GitHub is a key infrastructure website for the Internet, being the largest host of open-source projects, most famously Linux. (I host my code there). It's also a popular blogging platform.
Among the zillions of projects are https://github.com/greatfire and https://github.com/cn-nytimes. These are mirrors (copies) of the websites http://greatfire.org and http://cn.nytimes.com. GreatFire provides tools for circumventing China's Internet censorship, the NYTimes contains news stories China wants censored.
China blocks the offending websites, but it cannot easily block the GitHub mirrors. Its choices are either to block or allow everything on GitHub. Since GitHub is key infrastructure for open-source, blocking GitHub is not really a viable option.

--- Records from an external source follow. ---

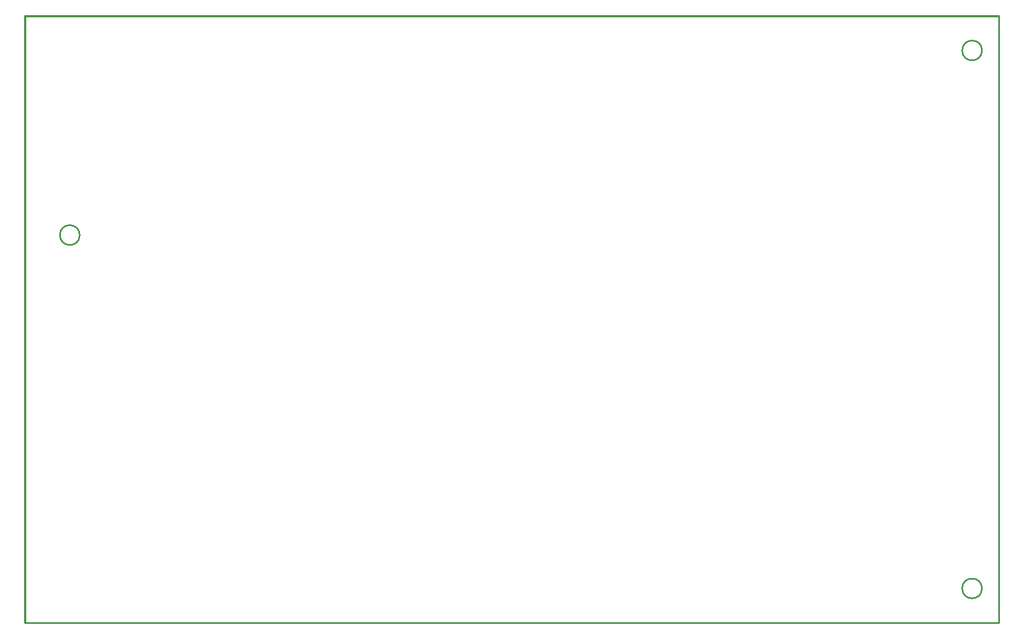
<source format=gko>
G04*
G04 #@! TF.GenerationSoftware,Altium Limited,Altium Designer,19.0.15 (446)*
G04*
G04 Layer_Color=16711935*
%FSLAX23Y23*%
%MOIN*%
G70*
G01*
G75*
%ADD10C,0.005*%
%ADD21C,0.010*%
D10*
X4208Y3055D02*
G03*
X4205Y3058I-3J0D01*
G01*
X4208Y3055D02*
G03*
X4205Y3058I-3J0D01*
G01*
Y-563D02*
G03*
X4208Y-560I0J3D01*
G01*
X4205Y-563D02*
G03*
X4208Y-560I0J3D01*
G01*
X-1595Y3058D02*
G03*
X-1598Y3055I0J-3D01*
G01*
X-1595Y3058D02*
G03*
X-1598Y3055I0J-3D01*
G01*
Y-560D02*
G03*
X-1595Y-563I3J0D01*
G01*
X-1598Y-560D02*
G03*
X-1595Y-563I3J0D01*
G01*
X4208Y-560D02*
Y3055D01*
X-1595Y3058D02*
X4205D01*
X-1595Y-563D02*
X4205D01*
X-1598Y-560D02*
Y3055D01*
D21*
X-1271Y1750D02*
G03*
X-1271Y1750I-59J0D01*
G01*
X4104Y2850D02*
G03*
X4104Y2850I-59J0D01*
G01*
Y-355D02*
G03*
X4104Y-355I-59J0D01*
G01*
X-1595Y3055D02*
X4205D01*
Y-560D02*
Y3055D01*
X-1595Y-560D02*
X4205D01*
X-1595D02*
Y3055D01*
M02*

</source>
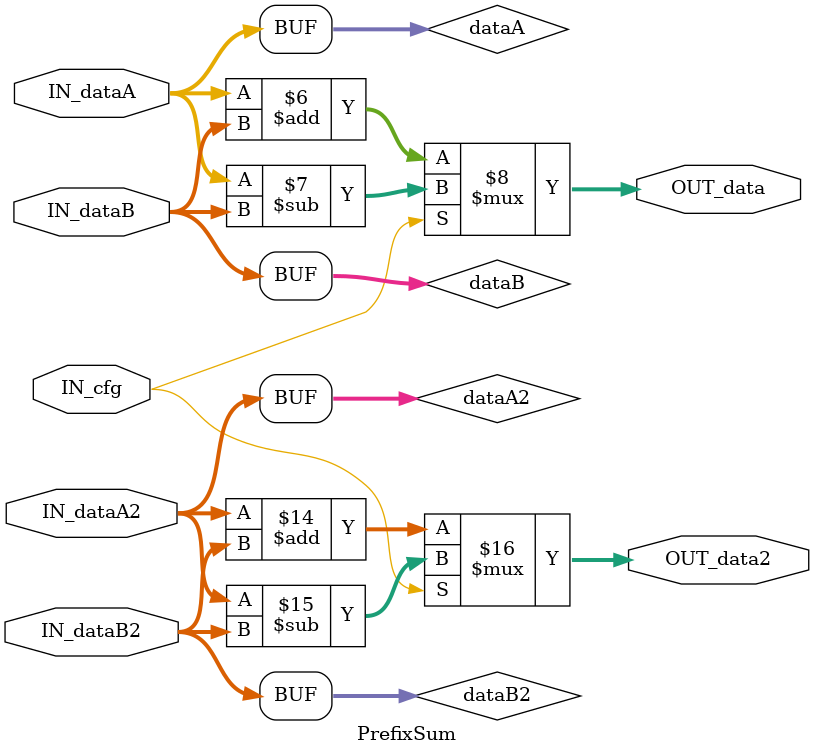
<source format=sv>
module PrefixSum#(parameter N = 32)
(
    input logic IN_cfg,
    input logic[N-1:0] IN_dataA,
    input logic[N-1:0] IN_dataB,
    output logic[N-1:0] OUT_data,

    input logic[N-1:0] IN_dataA2,
    input logic[N-1:0] IN_dataB2,
    output logic[N-1:0] OUT_data2
);

logic cfg;
always_comb
  cfg = ~IN_cfg;

logic[N-1:0] dataA;
logic[N-1:0] dataB;

always_comb
  dataA = IN_dataA;

always_comb
  dataB = IN_dataB;


always_comb
  OUT_data = cfg ? (dataA + dataB) : (dataA - dataB);

logic other;

always_comb
  other = ^dataA;



logic[N-1:0] dataA2;
logic[N-1:0] dataB2;

always_comb
  dataA2 = IN_dataA2;

always_comb
  dataB2 = IN_dataB2;


always_comb
  OUT_data2 = cfg ? (dataA2 + dataB2) : (dataA2 - dataB2);

logic other2;

always_comb
  other2 = ^dataA2;

endmodule

</source>
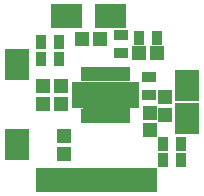
<source format=gbr>
G04 #@! TF.FileFunction,Soldermask,Top*
%FSLAX46Y46*%
G04 Gerber Fmt 4.6, Leading zero omitted, Abs format (unit mm)*
G04 Created by KiCad (PCBNEW 4.0.2-stable) date 02-04-2017 12:22:52*
%MOMM*%
G01*
G04 APERTURE LIST*
%ADD10C,0.100000*%
%ADD11R,2.000000X1.360000*%
%ADD12R,2.000000X1.350000*%
%ADD13R,1.150000X1.200000*%
%ADD14R,1.200000X1.150000*%
%ADD15R,1.300000X0.900000*%
%ADD16R,0.900000X1.300000*%
%ADD17R,1.200000X0.654000*%
%ADD18R,0.654000X1.200000*%
%ADD19R,3.200000X2.300000*%
%ADD20R,1.360000X2.000000*%
%ADD21R,1.350000X2.000000*%
%ADD22C,0.254000*%
G04 APERTURE END LIST*
D10*
D11*
X15235200Y-7315200D03*
D12*
X15235200Y-6045200D03*
D13*
X4775200Y-12408600D03*
X4775200Y-10908600D03*
D14*
X4509200Y-6680200D03*
X3009200Y-6680200D03*
D13*
X12039600Y-10427400D03*
X12039600Y-8927400D03*
D14*
X11137200Y-3886200D03*
X12637200Y-3886200D03*
X4509200Y-8204200D03*
X3009200Y-8204200D03*
X7862000Y-2743200D03*
X6362000Y-2743200D03*
D13*
X13309600Y-9106600D03*
X13309600Y-7606600D03*
D15*
X9601200Y-3874200D03*
X9601200Y-2374200D03*
X12014200Y-7430200D03*
X12014200Y-5930200D03*
D16*
X11137200Y-2616200D03*
X12637200Y-2616200D03*
D17*
X6081200Y-6692200D03*
D18*
X6581200Y-5692200D03*
X7081200Y-5692200D03*
X7581200Y-5692200D03*
X8081200Y-5692200D03*
X8581200Y-5692200D03*
X9081200Y-5692200D03*
X9581200Y-5692200D03*
X10081200Y-5692200D03*
D17*
X10581200Y-6692200D03*
X10581200Y-7192200D03*
X10581200Y-7692200D03*
X10581200Y-8192200D03*
X6081200Y-7192200D03*
X6081200Y-7692200D03*
X6081200Y-8192200D03*
D18*
X10081200Y-9192200D03*
X9581200Y-9192200D03*
X9081200Y-9192200D03*
X8581200Y-9192200D03*
X8081200Y-9192200D03*
X7581200Y-9192200D03*
X7081200Y-9192200D03*
X6581200Y-9192200D03*
D19*
X8331200Y-7442200D03*
D11*
X792200Y-10998200D03*
D12*
X792200Y-12268200D03*
D11*
X15235200Y-10109200D03*
D12*
X15235200Y-8839200D03*
D20*
X5638800Y-792200D03*
D21*
X4368800Y-792200D03*
D20*
X9347200Y-792200D03*
D21*
X8077200Y-792200D03*
X12014200Y-14600200D03*
X3124200Y-14600200D03*
X4394200Y-14600200D03*
X10744200Y-14600200D03*
X9474200Y-14600200D03*
X5664200Y-14600200D03*
X6934200Y-14600200D03*
X8204200Y-14600200D03*
D11*
X792200Y-4267200D03*
D12*
X792200Y-5537200D03*
D16*
X13194600Y-12979400D03*
X14694600Y-12979400D03*
X13194600Y-11607800D03*
X14694600Y-11607800D03*
X2882200Y-2971800D03*
X4382200Y-2971800D03*
X2882200Y-4368800D03*
X4382200Y-4368800D03*
D22*
G36*
X10287000Y-8483600D02*
X6375400Y-8483600D01*
X6375400Y-6400800D01*
X10287000Y-6400800D01*
X10287000Y-8483600D01*
X10287000Y-8483600D01*
G37*
X10287000Y-8483600D02*
X6375400Y-8483600D01*
X6375400Y-6400800D01*
X10287000Y-6400800D01*
X10287000Y-8483600D01*
M02*

</source>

Therefore, China chose another option, to flood those specific GitHub URLs with traffic in order to pressure GitHub into removing those pages. This is a stupid policy decision, of course, since Americans are quite touchy on the subject and are unlikely to comply with such pressure. It's likely GitHub itself can resolve the issue, as there are a zillion ways to respond. If not, other companies (like CloudFlare) would leap to their defense.
The big question is attribution. Is this attack authorized by the Chinese government? Or is it the work of rogue hackers?
Netresec could clearly identify that a man-in-the-middle was happening by looking at the TTL fields in the packets. TTL, or time-to-live, is a field in all Internet packets that tracks the age of the packet. Each time a router forwards a packet, one is subtracted from the field. When it reaches zero, the packet is discarded. This prevents routing loops from endlessly forwarding packets around in circle.
Many systems send packets with a starting TTL of 64. Thus, when a packet arrives with a value of 46, you know that that there are 18 hops between you and the sender (64 - 18 = 46).
What Netresec found was a situation shown in the following picture. This picture shows a sequence of packets to and from the server. My packets sent to the Baidu server have a TTL of 64, the starting value I send with. The first response from the server has a value of 46 -- because while they transmitted the packet with a value of 64, it was reduced by 18 by the time it arrived at my computer. After I send the web request, I get weird TTLs in response, with values of 98 and 99. These obviously did not come from the original server, but some intermediate man-in-the-middle device.
I know this man-in-the-middle is somewhere between me and Baidu, but where? To answer that, we use the concept of traceroute.
Traceroute is a real cool trick. Instead of sending packets with a TTL of 64, the tool sends them with a TTL of 1, then 2, then 3, and so on. Because the TTL is so low, they won't reach their destination. Instead, the TTL will eventually reach 0, and routers along the way will drop them. When routers do this, they send back a notification packet called a Time-Exceeded message -- using the router's Internet address. Thus, I can collect all these packets and map the routers between me and a target.
The tool that does this is shown below, where I traceroute to the Baidu server from my machine:
The second column is time. As you can see, it takes almost 80-milliseconds for my packets to reach Los Angeles, and then the delay jumps to 230-milliseconds to reach China. Also note that I can't quite reach the server, as there is a firewall after hop 16 that is blocking traceroute from working.
So where along this route is the man-in-the-middle interception happening? To answer this question, I had write some code. I wrote my own little traceroute tool. Instead of sending a single packet, it first established a connection with normal TTLs, so that it would reach all the way to the target server. Then, when it sent the web request packet, it used a smaller TTL, so it would get dropped before reaching the server -- but hopefully after the man-in-the-middle saw it. By doing these with varying TTLs, I should be able to discover at which hop the evil device is lurking.
I found that the device lurks between 11 and 12 hops. The web request packets sent with a TTL of 11 are not seen, while packets with TTL of 12 are, generating a response, as shown below:
The black line above shows the packet I sent, with a TTL of 12. The orange line (and the two packets above it) show the packets received from the man-in-the-middle device. When I send packets with a TTL of 11, I never get a response from that evil device.
By looking at the IP addresses in the traceroute, we can conclusive prove that the man-in-the-middle device is located on the backbone of China Unicom, a major service provider in China.
The next step is to traceroute in the other direction, from China to a blocked address, such as the http://www.nytimes.com address at 18.104.22.168. Using the website http://www.linkwan.net/tr.htm, I get the following:
This shows that the Great Firewall runs inside the China Unicom infrastructure.
Using my custom http-traceroute, I've proven that the man-in-the-middle machine attacking GitHub is located on or near the Great Firewall of China. While many explanations are possible, such as hackers breaking into these machines, the overwhelmingly most likely suspect for the source of the GitHub attacks is the Chinese government.
This is important evidence for our government. It'll be interesting to see how they respond to these attacks -- attacks by a nation state against key United States Internet infrastructure.